I teach piano.  It’s one of the things I do.

I recently had a conversation with a parent who is heartbroken because her teenage daughter won’t practice.  She doesn’t have the discipline and her mom is tired of “escorting” her.  

As my conversation with the mother unraveled, I realized her heartbreak wasn’t ultimately about the lack of “piano practice,” nor was this heartbreak singular to her.  This was something much bigger; something much more painful; something afflicting an entire culture.  It took a few layers to get there, but I felt its heart when I noticed tears quietly running down my face.

The first under-layer of this heartbreak was about the power of technology - the hypnotic stimulus incessantly tapping, constantly vying, vibrating, swooshing, chiming.... for one’s attention.  “Come follow me!”… literally.  How much easier it is to spectate on other lives than to actively push our own selves forward – to get sweaty, find paint under our nails, pen on our face, keys under our fingers, books in our hands…even just to have a deep, interactive conversation face-to-face with another human being, and to really hear them.  I readily admit, as an adult with years of discipline behind her, I am guilty of this technology vacuum.  Certainly, there is good in the cyber world, much of it. It’s not a matter of content (not here), it’s the sheer volume of time spent in it.
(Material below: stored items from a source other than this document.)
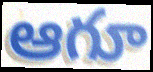
ఆగూ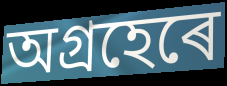
অগ্ৰহেৰে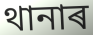
থানাৰ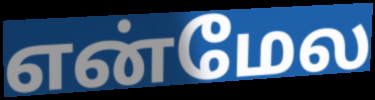
என்மேல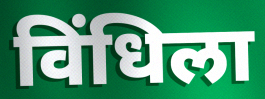
विंधिला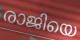
രാജിയെ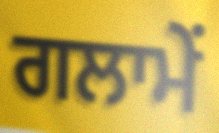
ਗਲਾਮੇਂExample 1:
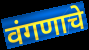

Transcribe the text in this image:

वंगणाचे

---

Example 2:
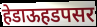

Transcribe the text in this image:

हेडाऊहडपसर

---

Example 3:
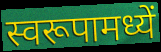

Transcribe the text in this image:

स्वरूपामध्यें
However, there was more beyond this first layer.  Quietly lurking below the pain of a parent’s plight with technology was the hushed fear of privilege unrecognized…and even more devastatingly…privilege unappreciated. 
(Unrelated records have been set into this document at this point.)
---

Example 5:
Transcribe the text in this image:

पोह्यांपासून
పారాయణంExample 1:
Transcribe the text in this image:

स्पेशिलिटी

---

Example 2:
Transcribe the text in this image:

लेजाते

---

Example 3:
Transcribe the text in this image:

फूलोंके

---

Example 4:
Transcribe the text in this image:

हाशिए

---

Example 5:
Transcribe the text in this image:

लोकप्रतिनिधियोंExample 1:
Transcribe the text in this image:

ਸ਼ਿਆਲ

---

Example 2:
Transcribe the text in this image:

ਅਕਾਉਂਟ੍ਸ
“It’s as though she’s spoiled, if you know my meaning.  Constantly complaining,” said the mom.  “She doesn’t appreciate opportunity.”  

Most of my students are incredibly privileged.  Many (including this particular student) live in a neighborhood consistently listed as one of the top 25 wealthiest neighborhoods in the country.  These kids have magnanimous opportunity, and this mom was confounded that her child didn’t appreciate it.  I was touched by her conviction.

I know first hand that kids don’t have the kind of life perspective necessary to understand their privilege or their opportunity.  They just understand the life they are living as - life.  I also know that young teenagers are famous for a lack of discipline, for selfish perspectives, and for constant complaining.  That’s a regular part of the human passage.  What is more, privilege is relative.  There is always someone less privileged.  So, it’s left to parent to teach their child the difference between privilege and spoilage.  I know this was hard enough on our parents without the kind of technology we have now.  I can’t imagine what it is like in the midst of this new massive temptation at every fingertip… and there’s no playbook.  (Dear grandparents, find compassion.) 

I could tell from this mother’s comments that she feels like she is failing.  I could tell that she feels like the mountain is too big and she is getting nowhere.  But, what I see is a young teen who is blessed with a beautiful parent – a parent who is willing and able to provide any and every opportunity for her child to grow and learn; and a parent willing to put in the heartbreaking discipline and commitment to keep her child aware of, and grateful for, her own privilege, even if it means taking it away. 

Much opportunity may produce a beautifully accomplished human being; but appreciated opportunity produces an accomplished beautiful human being.  How precious is the latter.  I’m honored to know a parent who is committed to raising one…who may or may not play the piano…     

I teach piano. It’s one of the things I do.  It’s one of the things I am able to do as a result of my privileged childhood and education.  I’m unequivocally grateful.